G1 - metabolically active, making proteins and doing it’s thing
S - DNA is replicated (synthesised)
G2 - stuff is replicated and the cell is prepped for division DNA is repaired where needed.
DNA Replication Sequence…
1 Uncoiling - enzymes unwind the DNA form a replication bubble.
2 Separation - DNA strands are separated
3 Assembly - DNA polymerase positions complementary free nucleotides along the template strands, forming two new strands. One leading end and one lagging end, due to the opposite directions.

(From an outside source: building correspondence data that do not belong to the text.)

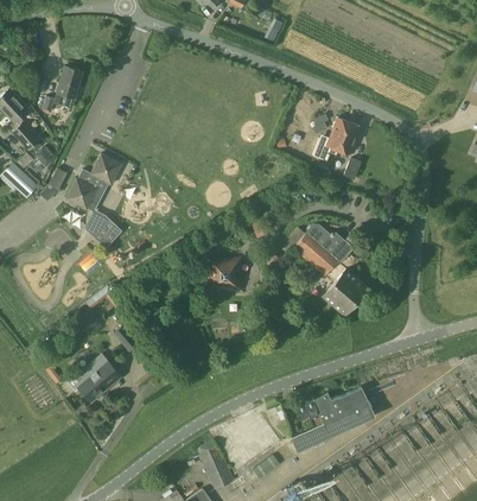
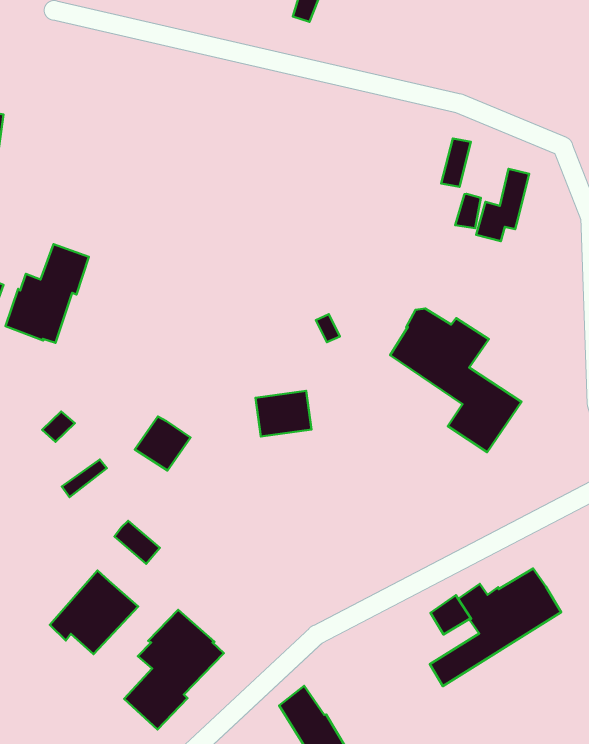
building: [313,119,350,161] -> [476,169,529,241]
building: [89,215,123,248] -> [135,416,190,470]
building: none -> [124,610,224,729]

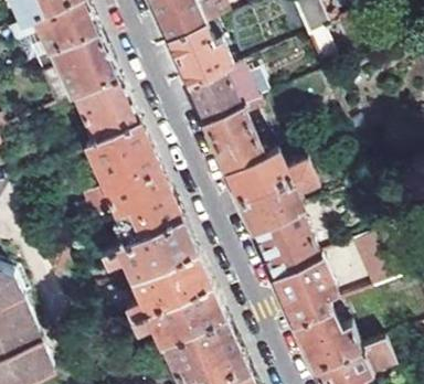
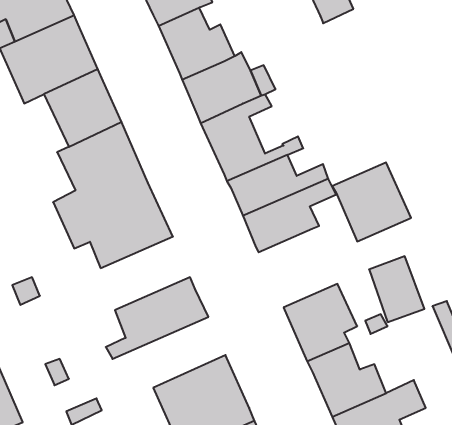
building: [253,213,319,279] -> [332,162,411,241]
building: [99,220,195,281] -> none
building: [130,287,225,348] -> none

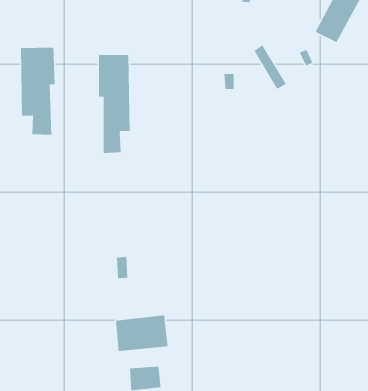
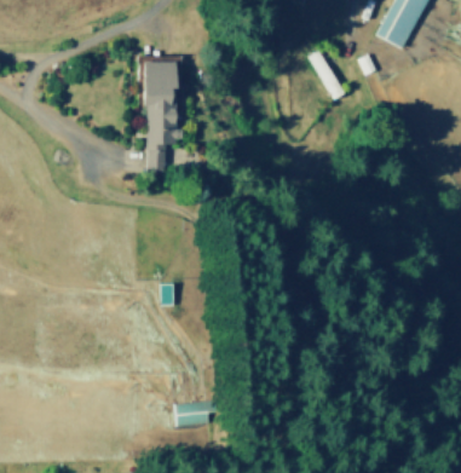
building: [20,47,55,135] -> none
building: [115,314,169,352] -> none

4 Restoration - enzymes splice short segments of DNA together.
What is the role of RNA?
RNA is a decoder and messenger of DNA.
What are the three types of RNA?
tRNA - Transfer they decode mRNA for amino acids sequence
mRNA - Messenger carries coded info to the cytoplasm where protein synthesis occurs
rRNA - Ribosomal along with proteins form ribosomes
What are transcription and translation?
Transcription - DNA information is encoded in mRNA
Translation - mRNA is decoded and used to assemble poypeptides.
What are the 3 stages of Transcription?
1 Initiation - RNA polymerase binds to DNA and initiate mRNA synthesis.
2 Elongation - RNA polymerase “constructs” elongates mRNA one nucleotide at a time as directed by DNA.
3 Termination mRNA synthesis ends when the polymerase reaches a stop signal.
Oncogene
Has the potential to cause cancer.
When a cell begins to malfunction or processes are altered it should undergo apoptosis (rapid death). An oncogene can reprogram it to proliferate instead of die.
Tumor suppressor genes
Also, anti-oncogene. These are responsible for causing a damping effect on cell cycle or apoptosis. Sometimes both.